Bu yazı bugün de Kıbrıs Millî Davamızın yürütülmesinde çeşitli yol gösterici fikirler, unsurlar taşımaktadır.
Kıbrıs davamızın sembollerinden biri olan Mümtaz Soysal Hocamızı sevgi, saygı ve rahmetle yad ediyorum.
Kıbrıs Rum halkının ve yönetiminin Kıbrıs Türk halkıyla tam eşitlik temelinde ve “gerçek” (genuine) federasyon niteliğinde bir ortaklık devleti kurma istek ve iradesine sahip olmadığı müzakere sürecinin akışı içinde açıkça belli olmuştur. En çarpıcı kanıt 24 Nisan 2004 tarihî referandumun da Rum halkının verdiği “red” oylarıdır. Cenevre Konferans sürecinde Rum ve Yunan taraflarının takındıkları tutumdur. Doğu Akdeniz’de varlığı iddia edilen hidrokarbon yatakları konusunda Kıbrıs Türk tarafıyla ve Türkiye ile ortak çıkarlar anlayışıyla işbirliğinden hasmane tutum ve davranışlarla kaçınmalarıdır.
Bu kristal kadar berrak gerçeğe rağmen KKTC Cumhurbaşkanı’nın hâlâ BMGS’nin mevcut iyi niyet görevi çerçevesinde ve BM parametrelerine göre federal çözüm peşinde koşuyor olması beyhude bir çabadır. Böyle bir hayal peşinde koşmak Kıbrıs Türk halkının 1963’den bu yana belirsizlikler içinde akıp geçen on yıllarına yeni on yıllar ilâve etmekten başka bir sonuç doğurmayacaktır.
KKTC Cumhurbaşkanı Sayın Mustafa Akıncı’nın 15 Kasım Cumhuriyet Bayramı Açış konuşmasında Atatürk’e yaptığı atıfları sevinçle karşılıyorum. Kıbrıs Türk halkının Atatürk’ün ilke ve devrimlerine samimiyetle bağlı olduğunu bilenlerdenim.
“Özgürlük ve bağımsızlık benim karakterimdir” diyen Gazi Mustafa Kemâl Atatürk, kurtuluş ve bağımsızlık mücadelemizi “ya istiklâl (bağımsızlık) ya ölüm” parolasıyla başlatmış ve Milletimizi zafere ulaştırmıştır. Bağımsız ve egemen Türkiye Cumhuriyeti’ni kurmuştur.
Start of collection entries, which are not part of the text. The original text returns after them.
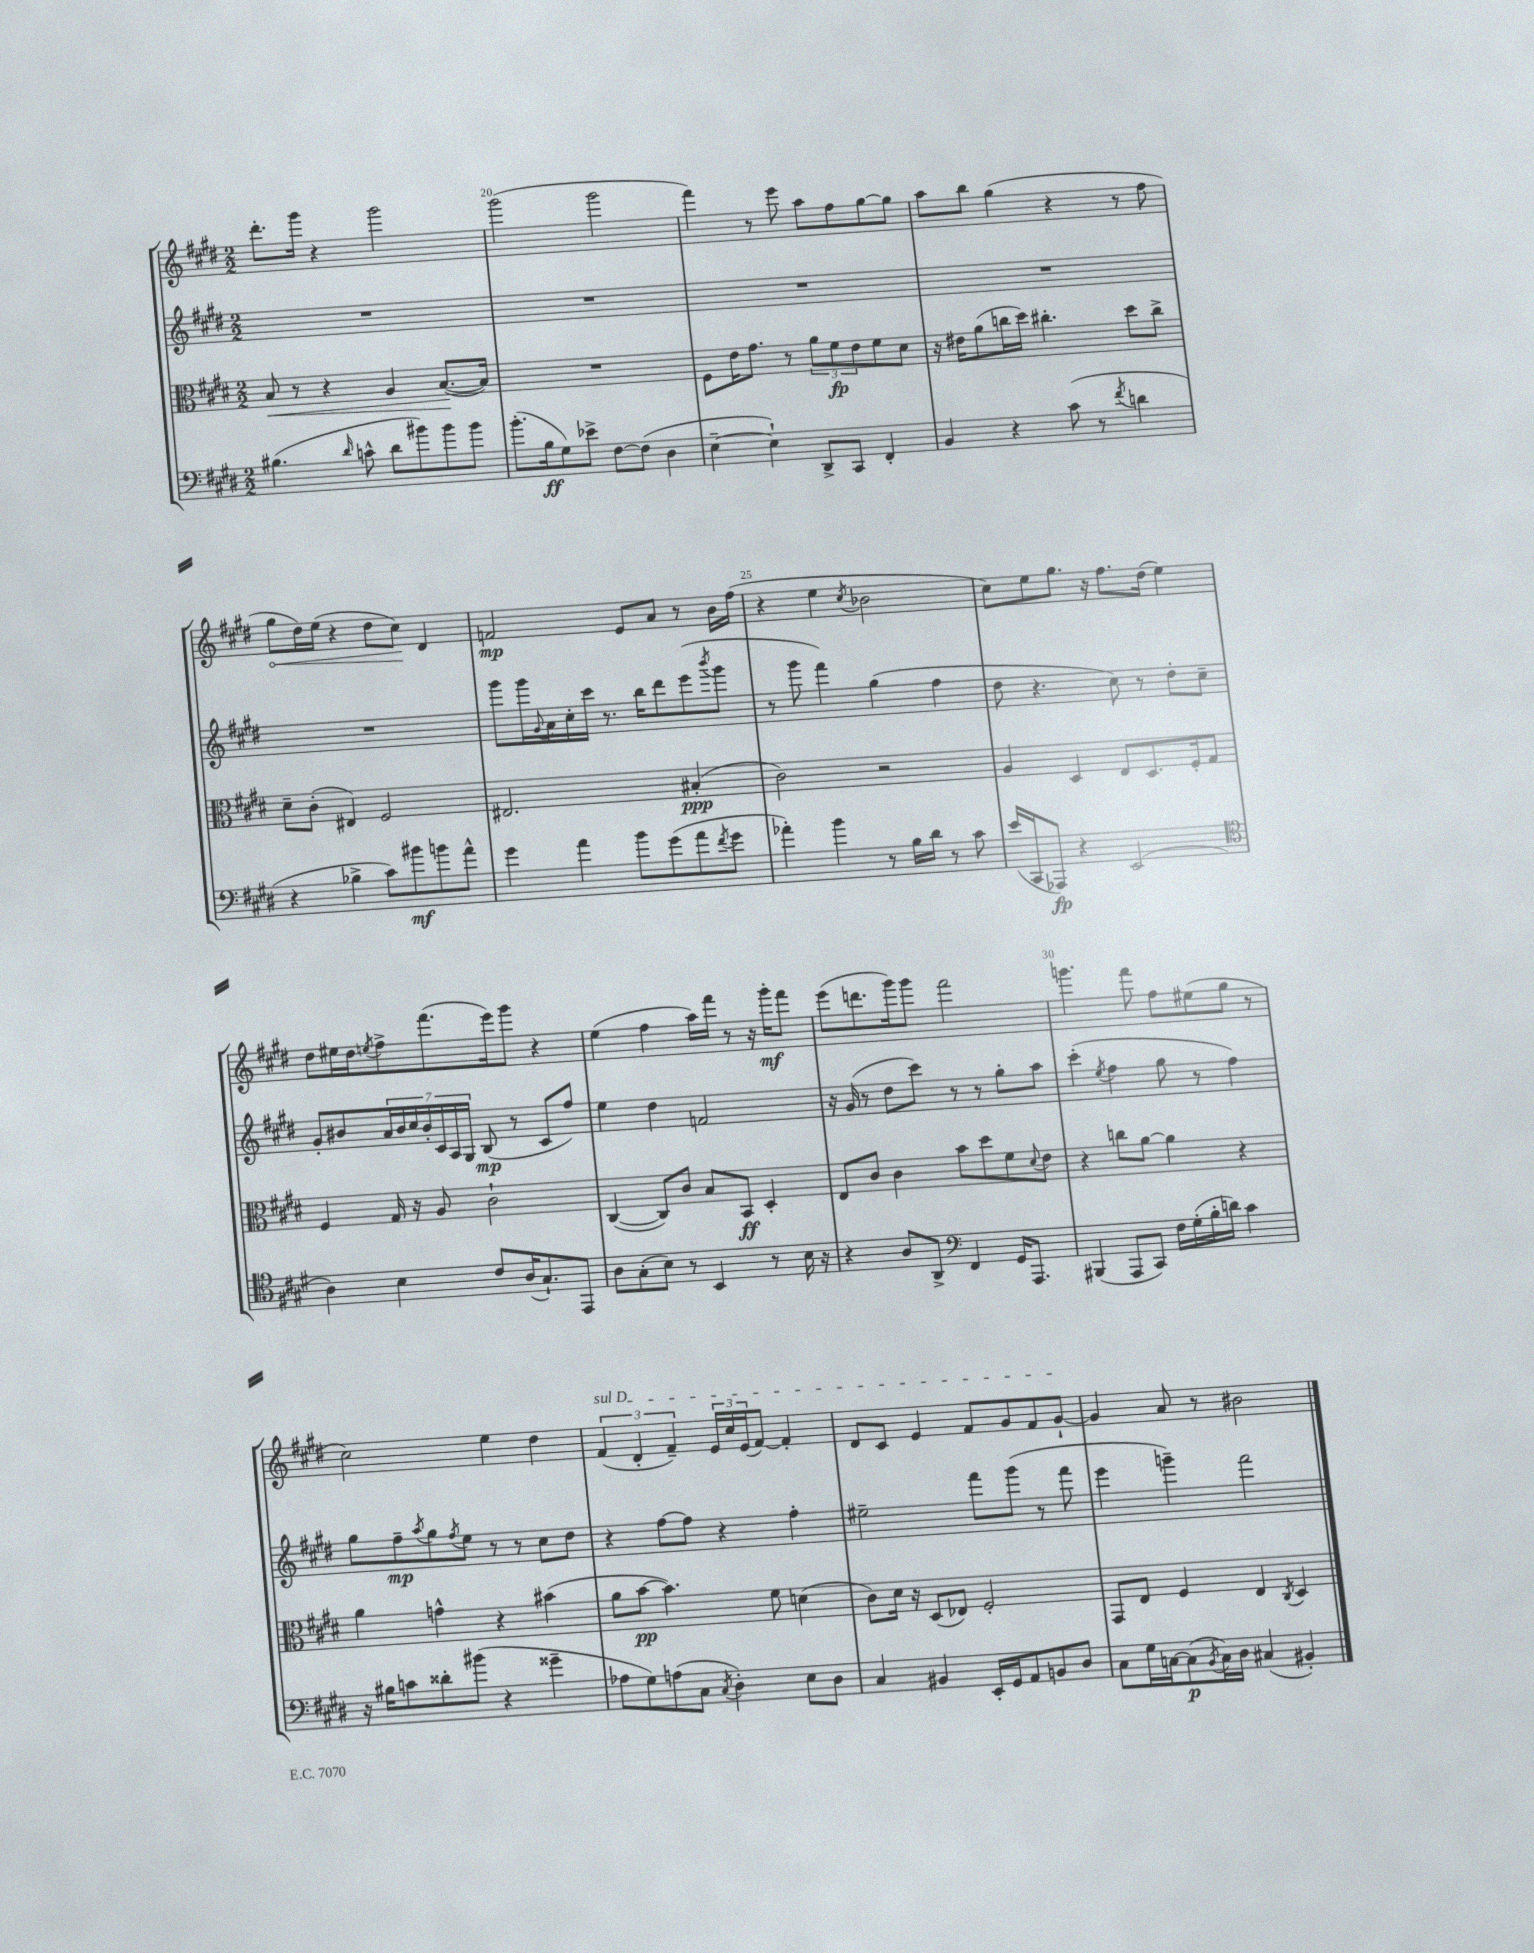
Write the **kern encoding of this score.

**kern	**kern	**kern	**kern
*staff4	*staff3	*staff2	*staff1
*clefF4	*clefC3	*clefG2	*clefG2
*k[f#c#g#d#]	*k[f#c#g#d#]	*k[f#c#g#d#]	*k[f#c#g#d#]
*M2/2	*M2/2	*M2/2	*M2/2
(4.B#	8B	1r	8.ddd#'
.	8r	.	.
.	.	.	16ggg#
.	4r	.	4r
16qqd#	.	.	.
8c^^	.	.	.
8d#	4A	.	2ggg#
8b#)	.	.	.
8b#	([8.B	.	.
8b#	.	.	.
.	16B])	.	.
=	=	=	=
(8.b'	1r	1r	(2ggg#
16B	.	.	.
8G#)	.	.	.
8e-^	.	.	.
[8F#	.	.	2ggg#
(8F#]	.	.	.
4D#	.	.	.
=	=	=	=
[4E~	8F#	1r	4fff#)
.	16e	.	.
.	8.g#	.	.
4E`])	.	.	8r
.	8r	.	8eee
8DD#^	12a	.	8aa
.	12f#	.	.
8CC#	.	.	8ff#
.	12e	.	.
4FF#'	8f#	.	[8gg#
.	8d#	.	8gg#]
=	=	=	=
4BB	16r	1r	8aa
.	16e#	.	.
.	(8a	.	8bb
4r	16cc	.	(4gg#
.	16dd#)	.	.
.	4.cc#'	.	.
(8c#	.	.	4r
8r	.	.	.
8qf#	.	.	.
4d	8dd#	.	8r
.	8cc#^	.	8ff#
=	=	=	=
4r	8d#~	1r	8gg#
.	(8c#'	.	16dd#)
.	.	.	(16ee
4B-^	4E#)	.	4r
8c#)	2F#	.	8dd#
8b#	.	.	8cc#)
8b	.	.	4d#
8a^^	.	.	.
=	=	=	=
4g#	2.E#	8ggg#	2f
.	.	16ggg#	.
.	.	8qqg#	.
.	.	16a	.
4a	.	16cc#'	.
.	.	16ccc#	.
.	.	8.r	.
8b	.	.	8e
.	.	16bb	.
(8g#	.	8ddd#	8a
8a	(4B#'	(8eee	8r
8qf#	.	8qbbb	.
8g#	.	8ggg#	16b
.	.	.	(16ff#
=	=	=	=
4a-')	2c#)	8r	4r
.	.	8ggg#	.
4b	.	4fff#)	4ee
.	.	.	8qcc#
8r	2r	(4gg#	2b-
16B	.	.	.
16d#	.	.	.
8r	.	4ff#	.
8c#	.	.	.
=	=	=	=
(16e	4A	8dd#	8cc#)
16CC#	.	.	.
8AAA-)	.	4.r	8ee
4r	4D#	.	8.gg#
.	.	.	16r
(2EE	8E	8cc#)	8.ff#
.	8.D#	8r	.
.	.	.	(16dd#
.	.	8dd#'	4ee)
.	16F#'	.	.
.	8G#	8cc#~	.
=	=	=	=
*clefC4	*	*	*
4A)	4F#	8g#'	8dd#
.	.	8b#	16ee#
.	.	.	16dd#
.	.	.	8qee
4B	16G#	28a	8ff#^
.	.	28b#	.
.	16r	.	.
.	.	28cc#	.
.	.	28b#'	.
.	8A	.	(8.fff#
.	.	28c#	.
.	.	28A	.
.	.	28G#	.
8c#	2c#`	(8B	.
.	.	.	16eee)
(16A	.	8r	8ggg#
8.G#`)	.	.	.
.	.	8c#	4r
8EE	.	8ff#)	.
=	=	=	=
8A	([4C#	4ee	(4ee
(8G#'	.	.	.
8B)	8C#])	4dd#	4ff#
8r	8c#	.	.
4BB	8B	2f	16aa)
.	.	.	16fff#
.	8BB	.	8r
8r	4D#'	.	16r
.	.	.	16ggg#'
16B	.	.	8fff#
16r	.	.	.
=	=	=	=
4r	8E	16r	(8eee
.	.	(16g#	.
.	8c#	8r	8.ddd
8A	4c#	8dd#	.
.	.	.	16ggg#)
8AA^	.	8ccc#)	8ggg#
*clefF4	*	*	*
4FF#	8b	8r	2fff#
.	8dd#	8r	.
16GG#	8f#	8gg#'	.
8.AAA	.	.	.
.	8qqd#	.	.
.	8e	8aa	.
=	=	=	=
(4BBB#	4r	(4ccc#'	4.ggg
.	.	8qee	.
8AAA	8cc	4ff#	.
8CC#)	[8a	.	8fff#
16F#	4a]	8gg#	8ff#
(16G#'	.	.	.
16B'	.	8r	(8ee#
16d)	.	.	.
4c#	4r	4ff#)	8gg#
.	.	.	8r
=	=	=	=
16r	4a	8gg#	2cc#)
16B#	.	.	.
8c	.	8ff#~	.
.	.	8qaa	.
8d##'	4g^^	8gg#	.
.	.	8qff#	.
(8b#	.	8ee	.
4r	4r	8r	4ee
.	.	8r	.
4g##~	(4b#	8cc#	4dd#
.	.	8dd#	.
=	=	=	=
8A-	8a	4r	(6f#
8G#)	[8b	.	.
.	.	.	6d#'
(8A	4.b])	[8ff#	.
.	.	.	6f#~)
8C#	.	8ff#]	.
8qC#	.	.	.
4D#')	.	4r	24e
.	.	.	24cc#
.	.	.	(24e
.	8f#	.	[8f#)
8E	(4d	4ff#'	4f#']
8D#	.	.	.
=	=	=	=
4C#	8c#)	2ee#~	8d#
.	16d#	.	8c#
.	16r	.	.
4BB#	(8D#	.	4e
.	8E-)	.	.
16EE'	2F#'	8fff#	8f#
16GG#	.	.	.
8AA	.	(8ggg#	8g#
8BB	.	8r	8f#
8D#	.	8fff#	[8g#`
=	=	=	=
8C#	8GG#	4eee	4g#]
16G#	8E	.	.
[16C	.	.	.
(8C]	4F#	4ggg~)	8a
8qBB	.	.	.
16C)	.	.	8r
16D#	.	.	.
(4C#	4E	2fff#	2b#
.	8qC#	.	.
4BB#')	4D#	.	.
==	==	==	==
*-	*-	*-	*-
Atatürk’e bağlı olan Kıbrıs Türk halkının da kendi bağımsız ve egemen devletine sahip çıkacağına yürekten inanıyorum. Çözüm aranacaksa, bunun Ada’da eşit statüde iki egemen ve bağımsız devletin varlığı gerçeğinden hareketle yapılması gerektiğin görüşümü bu vesile ile de tekrarlıyorum.
Kıbrıslı soydaşlarımızın, kardeşlerimin Cumhuriyet Bayramı’nı en iyi dileklerimle gönülden kutluyorum.
15 Kasım 1983 günü dosya başında duyduğum heyecanı aynen muhafaza etmekteyim.
Eserinin 36’ıncı yıldönümünde Kurucu Cumhurbaşkanı Millî Kahraman Rauf R. Denktaş’ı sevgi, saygı ve rahmetle anıyorum. Ruhu Şad olsun!